● Exercise aim: Reproduce the records below exactly as they appear, omitting any pictures they contain.

● Task data:
-- Opening Marker --

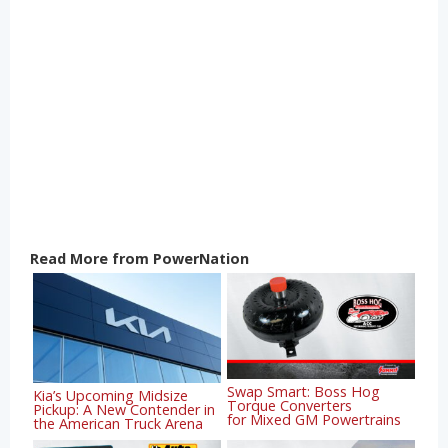
Read More from PowerNation
Swap Smart: Boss Hog
Kia’s Upcoming Midsize
Torque Converters
Pickup: A New Contender in
for Mixed GM Powertrains
the American Truck Arena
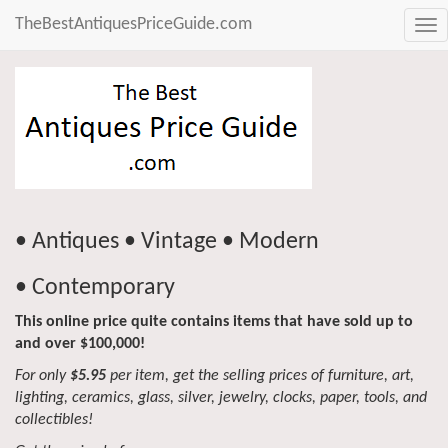
TheBestAntiquesPriceGuide.com
Tog
nav
• Antiques • Vintage • Modern
• Contemporary
This online price quite contains items that have sold up to
and over $100,000!
For only
$5.95
per item, get the selling prices of furniture, art,
lighting, ceramics, glass, silver, jewelry, clocks, paper, tools, and
collectibles!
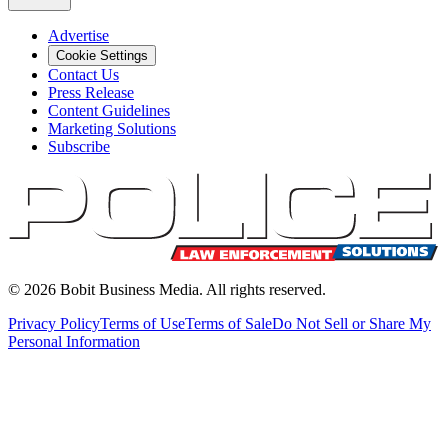
Advertise
Cookie Settings
Contact Us
Press Release
Content Guidelines
Marketing Solutions
Subscribe
©
2026
Bobit Business Media. All rights reserved.
Privacy Policy
Terms of Use
Terms of Sale
Do Not Sell or Share My
Personal Information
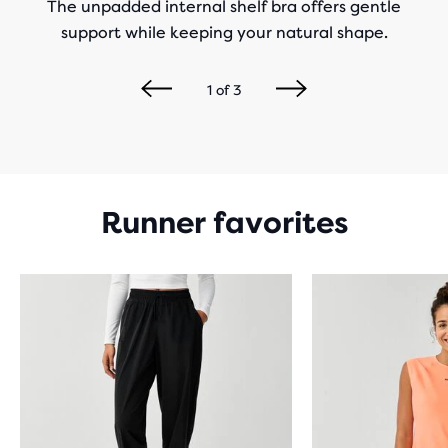
The unpadded internal shelf bra offers gentle
support while keeping your natural shape.
1
of
3
Runner favorites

-- Closing Marker --

● Task result:
Read More from PowerNation
Swap Smart: Boss Hog
Kia’s Upcoming Midsize
Torque Converters
Pickup: A New Contender in
for Mixed GM Powertrains
the American Truck Arena
TheBestAntiquesPriceGuide.com
Tog
nav
• Antiques • Vintage • Modern
• Contemporary
This online price quite contains items that have sold up to
and over $100,000!
For only
$5.95
per item, get the selling prices of furniture, art,
lighting, ceramics, glass, silver, jewelry, clocks, paper, tools, and
collectibles!
Advertise
Cookie Settings
Contact Us
Press Release
Content Guidelines
Marketing Solutions
Subscribe
©
2026
Bobit Business Media. All rights reserved.
Privacy Policy
Terms of Use
Terms of Sale
Do Not Sell or Share My
Personal Information
The unpadded internal shelf bra offers gentle
support while keeping your natural shape.
1
of
3
Runner favorites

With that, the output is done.